Pemakaian kata dan kalimat Bahasa Indonesia haruslah mudah dimengerti, memenuhi unsur penting kalimat menggunakan kata yang tepat dan serasi, rasional, efisien, tidak ambigu (tidak menimbulkan dua arti yang membingungkan).
Jadi jika kita berbahasa benar belum tentu baik untuk mencapai sasarannya, begitu juga sebaliknya, jika kita berbahasa baik belum tentu harus benar, kata benar dalam hal ini mengacu kepada bahasa baku.
Contoh pertama :
Dalam tawar-menawar di pasar, misalnya, pemakaian ragam baku akan menimbulkan kegelian, keheranan, atau kecurigaan. Akan sangat ganjil bila dalam tawar-menawar dengan tukang sayur atau tukang becak kita memakai bahasa baku seperti ini :
- Berapakah ibu mau menjual bayam ini ?
Umumnya : berapa nih bu, bayemnya ?
- Apakah Abang bersedia mengantar saya ke pasar Tanah Abang dan berapa ongkosnya ?

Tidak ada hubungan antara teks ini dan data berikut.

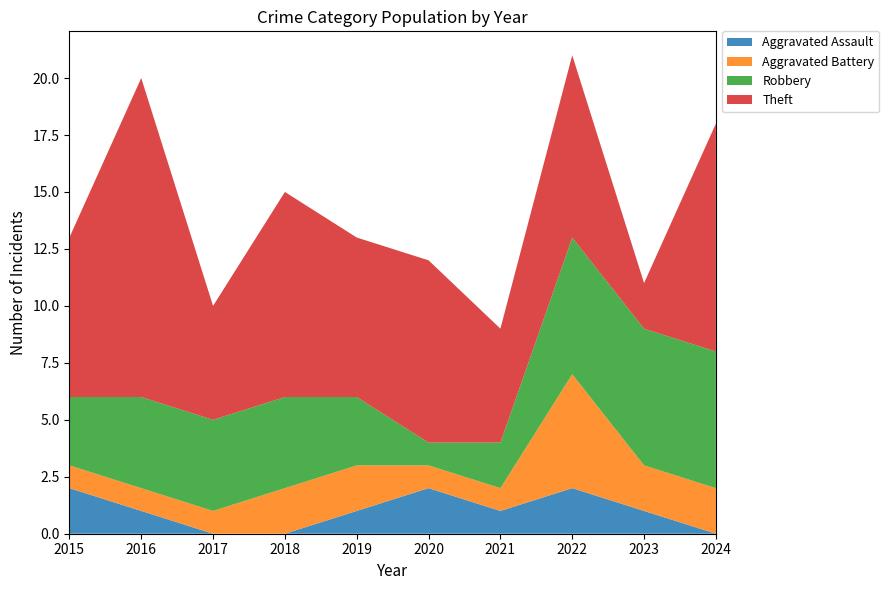

Reading left to right, transcribe all the data shown in this chart.

Aggravated Assault: 2015=2	2016=1	2017=0	2018=0	2019=1	2020=2	2021=1	2022=2	2023=1	2024=0
Aggravated Battery: 2015=1	2016=1	2017=1	2018=2	2019=2	2020=1	2021=1	2022=5	2023=2	2024=2
Robbery: 2015=3	2016=4	2017=4	2018=4	2019=3	2020=1	2021=2	2022=6	2023=6	2024=6
Theft: 2015=7	2016=14	2017=5	2018=9	2019=7	2020=8	2021=5	2022=8	2023=2	2024=10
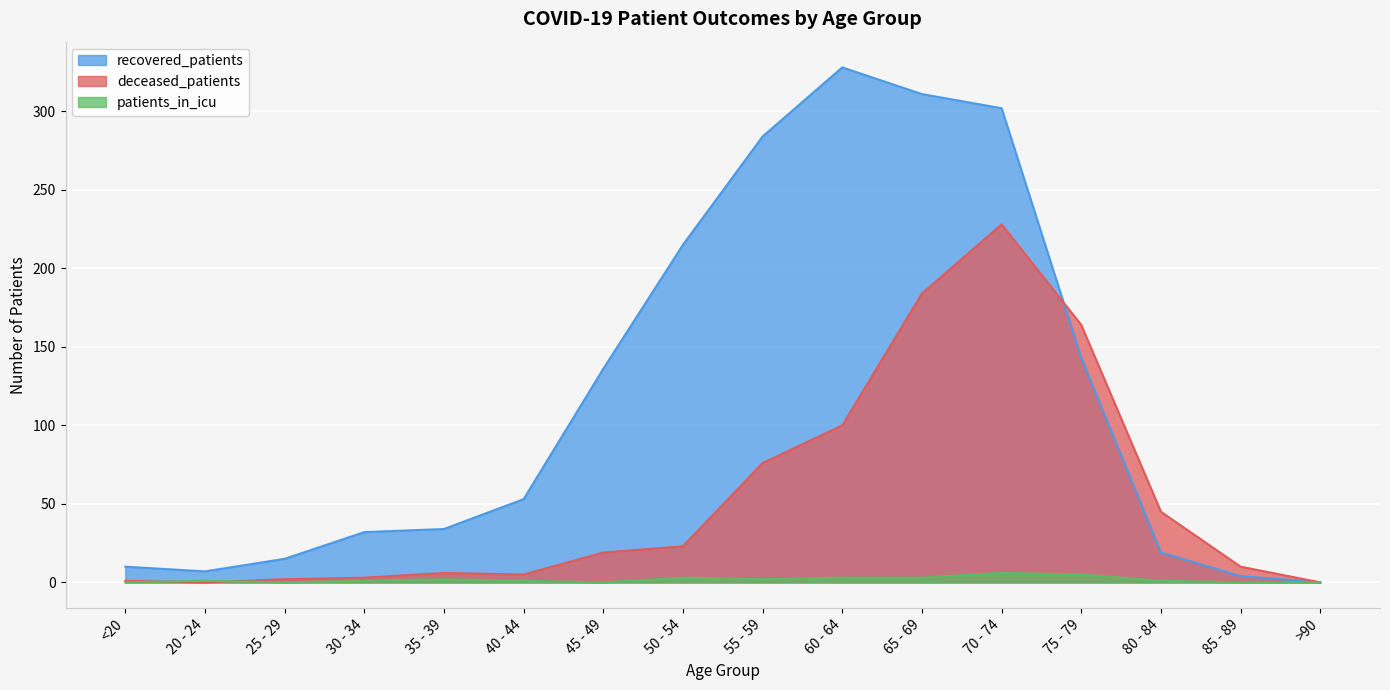

What is the label of the 11th point from the left?

65 - 69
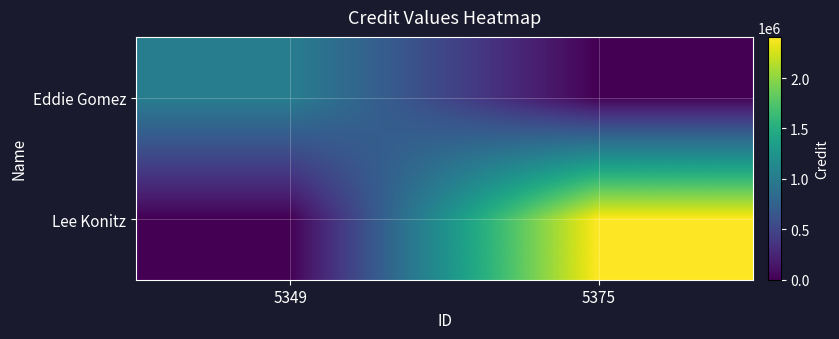

At which category is the sum across all series the highest?

5375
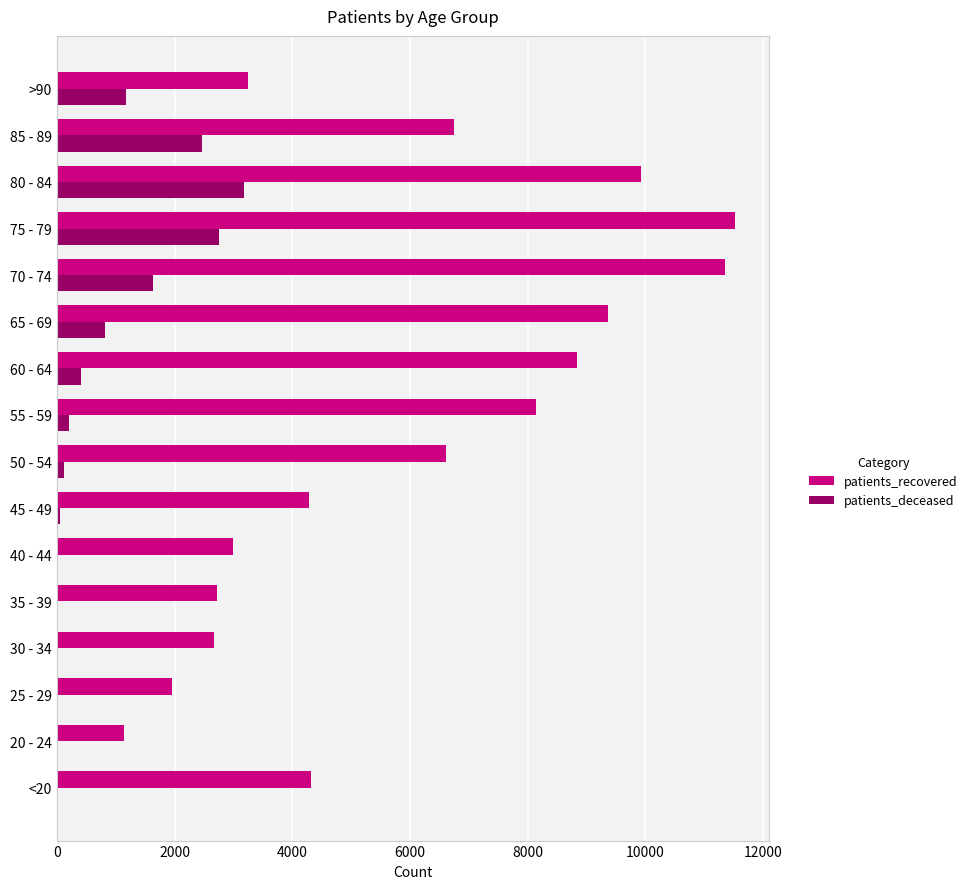

At which category is the sum across all series the highest?

75 - 79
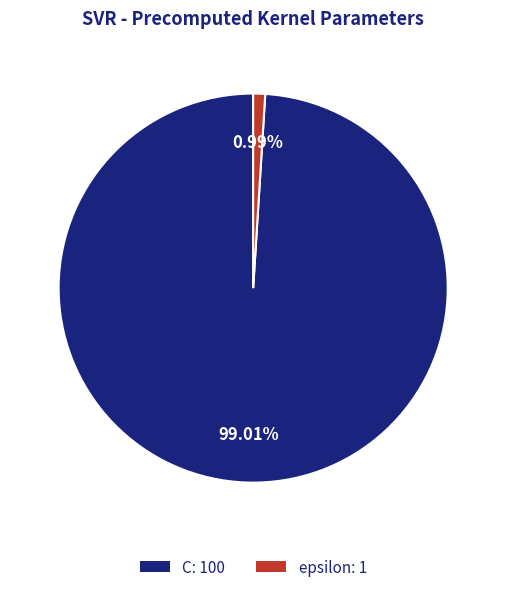

Which slice is the smallest?

epsilon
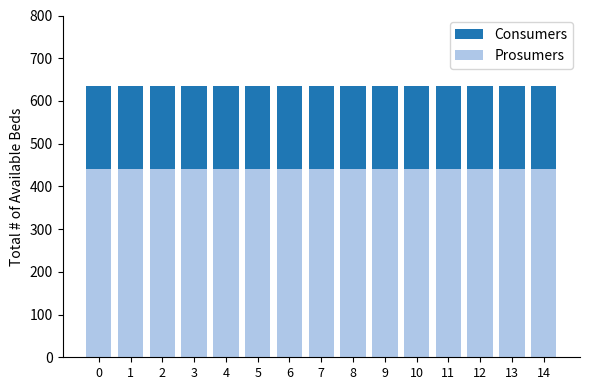

Rank the series by their maximum value, from lowest to highest.

Prosumers, Consumers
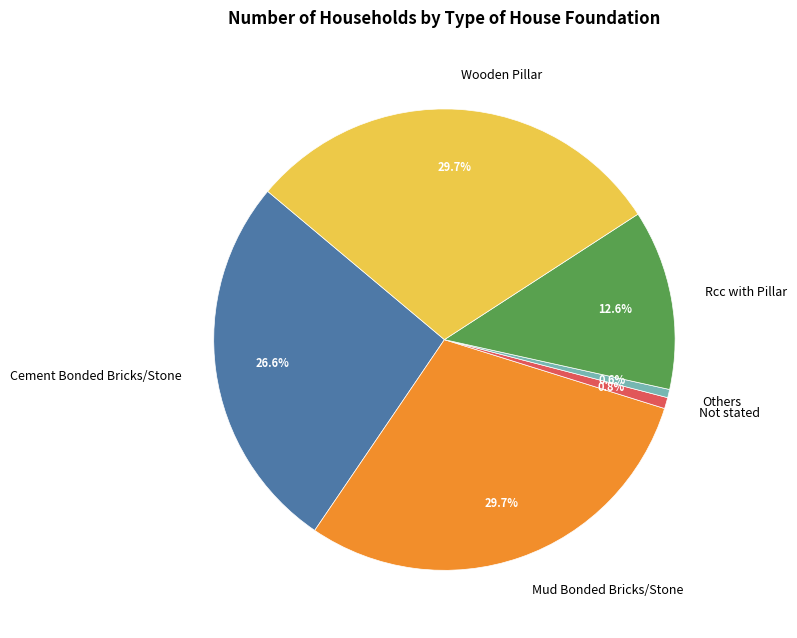

To the nearest percent, what is the combined percentage of Mud Bonded Bricks/Stone and Not stated?

30%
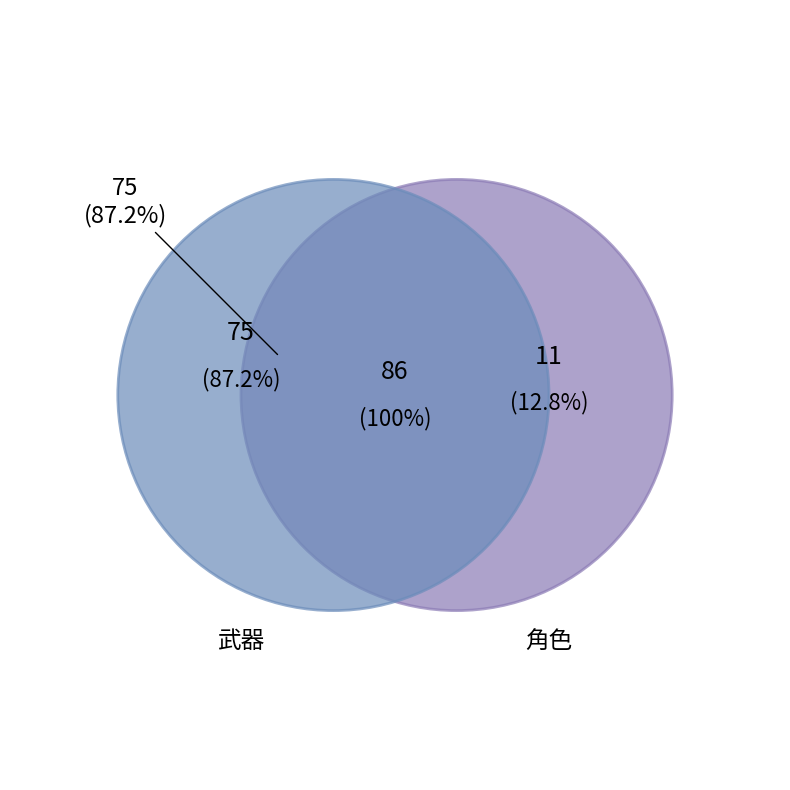

True or false: 武器 accounts for 87% of the total.

True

Umumnya : ke pasar Tanah Abang berapa harganya, Bang ?
Contoh di atas adalah contoh Bahasa Indonesia yang baku dan benar, tetapi tidak baik dan tidak efektif karena tidak cocok dengan situasi pemakaian kalimat-kalimat itu.
Contoh kedua :
- “Ini hari saya perkirakan akan turun hujan.”
Seharusnya : hari ini mungkin akan turun hujan.
Contoh di atas adalah contoh Bahasa Indonesia yang baik, tetapi tidak benar karena letak kedua kata dalam frasa ini terbalik.
Contoh ketiga :
• “Tolong saya untuk absensi masuk, saya sedang kena kemacetan lalulintas.”
• Di sini tempat pendaftaran buta huruf.
• Dilengkapinya perpustakaan dengan koleksi buku remaja oleh kepala sekolah menjadikan
bertambahnya para pengunjung.
Kalimat diatas adalah Contoh penggunaan Bahasa Indonesia secara baik dan benar karena telah memenuhi aturan bahasa yang benar dan dikatakan baik karena maksud serta tujuannya tercapai atau efektif .
Karena itu, anjuran agar kita "berbahasa Indonesia dengan baik dan benar" dapat diartikan pemakaian ragam bahasa yang serasi dengan sasarannya dan di samping itu mengikuti kaidah bahasa yang betul. Ungkapan "bahasa Indonesia yang baik dan benar" mengacu ke ragam bahasa yang sekaligus memenuhi persyaratan kebaikan dan kebenaran.
Fungsi bahasa sebagai alat komunikasi
Pada saat kita menggunakan bahasa sebagai alat komunikasi, kita sudah memiliki tujuan tertentu. Kita ingin dipahami oleh orang lain. Kita ingin menyampaikan gagasan yang dapat diterima oleh orang lain. Kita ingin membuat orang lain yakin terhadap pandangan kita. Kita ingin mempengaruhi orang lain. Lebih jauh lagi, kita ingin orang lain membeli hasil pemikiran kita. Jadi, dalam hal ini pembaca atau pendengar atau khalayak sasaran menjadi perhatian utama kita. Kita menggunakan bahasa dengan memperhatikan kepentingan dan kebutuhan khalayak sasaran kita. Oleh karena itu, seringkali kita mendengar istilah “bahasa yang komunikatif”.
Misalnya:
- Kata Minoritas hanya dipahami oleh orang-orang dan tingkat pendidikan tertentu, namun kata sedikit atau kecil lebih mudah dimengerti oleh masyarakat umum.
- Kata Dusun misalnya, lebih sulit dipahami dibandingkan kata desa atau kampung.
Dengan kata lain, kata sedikit, kecil, desa, kampung, dianggap lebih komunikatif karena bersifat lebih umum. Sebaliknya, kata minoritas atau dusun akan memberi nuansa lain pada bahasa kita, misalnya, nuansa keilmuan, nuansa intelektualitas, atau nuansa tradisional.